Le bilan est lourd, très lourd. Des attaques chimiques massives ont fait au moins 75 morts par suffocation et 400 victimes à cause, selon toute vraisemblance, d'un bombardement au gaz toxique largué mardi matin à 6h50 dans le village de Khan Sheikhoun au sud de la région d'Idlib (Syrie).
Et le calvaire des Syriens ne s'est pas arrêté là. Le centre des casques blancs de Khan Sheikhoun, ainsi que l’hôpital Al-Rahme ont aussi été touchés par une attaque chimique. Alors que les condamnations se multiplient dans la communauté internationale, les médecins font entendre également leur révolte.
Une routine infernale
C'est le cas par exemple de ceux de l'Union des Organisations de Secours et Soins Médicaux (UOSSM) qui, dans un communiqué, rappellent que cette nouvelle attaque ne vient que confirmer une situation dramatique.
Dans leur rapport Syrian hospitals surveillance study publié récemment, ces praticiens indiquaient que 107 hôpitaux au Nord et au Sud de la Syrie ont été atteints par des frappes aériennes au moins une fois depuis 2016 – certains jusqu’à 25 fois. Contacté par Pourquoidocteur, le Dr Raphaël Pitti, médecin urgentiste spécialisé en médecine de guerre, raconte l'attaque du 4 avril. Ce médecin de guerre a formé 8 000 personnels soignants syriens depuis 2012.

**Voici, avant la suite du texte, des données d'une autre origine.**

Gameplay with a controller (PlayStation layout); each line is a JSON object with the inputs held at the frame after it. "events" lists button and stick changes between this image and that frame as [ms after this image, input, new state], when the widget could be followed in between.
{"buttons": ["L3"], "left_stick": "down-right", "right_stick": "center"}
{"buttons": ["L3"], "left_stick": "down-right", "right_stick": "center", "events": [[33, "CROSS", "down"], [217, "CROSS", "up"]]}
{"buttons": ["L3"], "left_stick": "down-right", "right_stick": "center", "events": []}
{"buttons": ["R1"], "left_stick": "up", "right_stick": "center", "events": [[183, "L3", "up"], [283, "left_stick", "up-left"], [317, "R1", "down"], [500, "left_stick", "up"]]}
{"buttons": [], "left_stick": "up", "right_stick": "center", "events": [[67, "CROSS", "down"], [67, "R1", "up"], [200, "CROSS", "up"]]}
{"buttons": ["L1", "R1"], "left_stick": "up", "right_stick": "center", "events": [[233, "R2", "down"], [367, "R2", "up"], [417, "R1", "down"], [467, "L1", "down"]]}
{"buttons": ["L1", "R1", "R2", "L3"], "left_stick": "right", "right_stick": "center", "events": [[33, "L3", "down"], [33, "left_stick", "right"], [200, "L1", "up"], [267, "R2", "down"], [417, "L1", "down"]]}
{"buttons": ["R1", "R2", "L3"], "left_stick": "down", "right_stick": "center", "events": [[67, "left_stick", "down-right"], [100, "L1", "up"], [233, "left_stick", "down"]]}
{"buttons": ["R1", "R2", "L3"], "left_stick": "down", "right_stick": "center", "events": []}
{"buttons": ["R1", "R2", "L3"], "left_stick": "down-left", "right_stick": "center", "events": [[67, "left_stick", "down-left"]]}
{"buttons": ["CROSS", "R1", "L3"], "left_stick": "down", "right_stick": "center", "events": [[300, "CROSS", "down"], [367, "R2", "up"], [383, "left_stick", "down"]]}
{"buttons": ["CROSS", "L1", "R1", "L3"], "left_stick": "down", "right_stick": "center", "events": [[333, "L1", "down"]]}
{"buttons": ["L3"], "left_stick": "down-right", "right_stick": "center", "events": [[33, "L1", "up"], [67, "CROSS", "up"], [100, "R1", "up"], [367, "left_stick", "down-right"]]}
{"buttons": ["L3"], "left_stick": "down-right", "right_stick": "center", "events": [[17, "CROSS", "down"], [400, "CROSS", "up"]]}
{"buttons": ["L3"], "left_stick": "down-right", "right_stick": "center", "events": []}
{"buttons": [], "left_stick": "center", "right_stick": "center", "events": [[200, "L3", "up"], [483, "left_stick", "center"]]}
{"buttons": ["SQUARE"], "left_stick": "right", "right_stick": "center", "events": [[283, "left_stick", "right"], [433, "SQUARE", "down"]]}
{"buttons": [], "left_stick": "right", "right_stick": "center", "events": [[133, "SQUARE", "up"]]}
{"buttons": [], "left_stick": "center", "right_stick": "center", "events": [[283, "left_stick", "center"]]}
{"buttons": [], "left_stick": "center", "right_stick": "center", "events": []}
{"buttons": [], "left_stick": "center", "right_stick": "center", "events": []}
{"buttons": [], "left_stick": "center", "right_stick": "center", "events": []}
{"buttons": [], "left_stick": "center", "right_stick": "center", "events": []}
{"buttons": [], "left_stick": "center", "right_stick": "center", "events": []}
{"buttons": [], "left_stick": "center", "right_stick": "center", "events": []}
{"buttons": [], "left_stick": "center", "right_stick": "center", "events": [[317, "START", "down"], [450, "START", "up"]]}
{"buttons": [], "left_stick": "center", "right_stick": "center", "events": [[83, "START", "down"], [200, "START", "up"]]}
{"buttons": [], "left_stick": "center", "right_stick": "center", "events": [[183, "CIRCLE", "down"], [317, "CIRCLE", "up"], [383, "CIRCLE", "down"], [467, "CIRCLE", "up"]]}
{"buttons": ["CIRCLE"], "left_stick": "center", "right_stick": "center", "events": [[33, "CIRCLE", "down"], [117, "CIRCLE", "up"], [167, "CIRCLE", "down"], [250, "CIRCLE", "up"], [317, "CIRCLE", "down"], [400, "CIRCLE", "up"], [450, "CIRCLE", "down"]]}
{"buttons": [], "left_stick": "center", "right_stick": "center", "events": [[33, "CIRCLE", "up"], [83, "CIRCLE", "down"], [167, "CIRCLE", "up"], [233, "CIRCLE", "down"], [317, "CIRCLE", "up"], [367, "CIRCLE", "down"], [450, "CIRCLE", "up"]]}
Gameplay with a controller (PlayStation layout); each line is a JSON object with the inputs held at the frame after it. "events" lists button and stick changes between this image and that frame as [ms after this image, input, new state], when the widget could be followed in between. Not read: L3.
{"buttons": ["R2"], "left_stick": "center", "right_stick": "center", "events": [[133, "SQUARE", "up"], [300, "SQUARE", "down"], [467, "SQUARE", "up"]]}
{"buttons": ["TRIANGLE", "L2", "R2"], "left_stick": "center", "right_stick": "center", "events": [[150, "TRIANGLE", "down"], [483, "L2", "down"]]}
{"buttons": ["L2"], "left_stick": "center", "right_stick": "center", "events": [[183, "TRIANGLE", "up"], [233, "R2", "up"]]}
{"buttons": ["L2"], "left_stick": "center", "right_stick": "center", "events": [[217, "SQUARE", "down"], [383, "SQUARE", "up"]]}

L'attaque chimique est-elle confirmée ?
Dr Raphaël Pitti : Notre réseau de personnels soignants sur place est très important. Lorsqu'on parle avec eux et que l'on regarde l'ensemble des vidéos, nous avons tous les signes cliniques d'une intoxication par un organophosphoré, et en particulier le gaz sarin (GB). Les symptômes sont essentiellement des pupilles rétractées et des troubles respiratoires associés à un encombrement majeur, avec des convulsions et des douleurs abdominales. Autant de caractéristiques d’une exposition à des agents neurotoxiques.
Pourquoi voit-on autant d'images d'enfants ?
Dr Raphaël Pitti : A cause du rapport entre la posologie toxique et les mensuration (poids/taille) des victimes, les enfants sont plus sévèrement touchés. Pour un adulte, on se retrouve autour d'1mg par kg de poids, alors que chez l'enfant on se situe entre à 0,3 et 0,5 par kg de poids. C'est pour cela que sur les 75 morts, il y 25 enfants.
Comment s'est déroulée la prise en charge ?
Dr Raphaël Pitti : Le problème, c'est que les personnels soignants ont été submergés par l'afflux de victimes. Elles sont encore aujourd'hui en nombre important. De surcroît, les personnes touchées n'ont pas toutes été décontaminées par une douche avant d'entrer dans l'hôpital. Et les personnels soignants n'ont pas eu assez de tenues de protection pour prendre en charge ces patients. Si bien que beaucoup ont été contaminés à leur tour de manière secondaire.
Enfin, il faut rappeler que les hôpitaux syriens manquent de tous. Ils n'ont pas suffisamment de moyens d'oxygénation, d'incubation de ventilation, ainsi que les drogues que l'on utilise comme antidote (atropine, valium...).
L'éthique médicale bafouée
Concernant la situation sanitaire globale en Syrie, le Dr Raphaël Pitti explique : "La guerre civile en Syrie est certainement la plus grand catastrophe humanitaire depuis la Seconde Guerre mondiale. L'ensemble du réseau sanitaire syrien a été complètement détruit. Beaucoup de médecins spécialistes ont fui le pays. Et très souvent dans les hôpitaux ne restent que les étudiants en médecine ainsi que du personnel soignant non qualifié. Tous tentent malgré le chaos de la situation d'apporter des soins.Notre éthique médicale en tant que médecin est reniée en Syrie. On tue le personnel soignant parce qu'il soigne des blessés. Je considère que s'attaquer à nous en tant que soignant est un véritable crime contre l'humanité".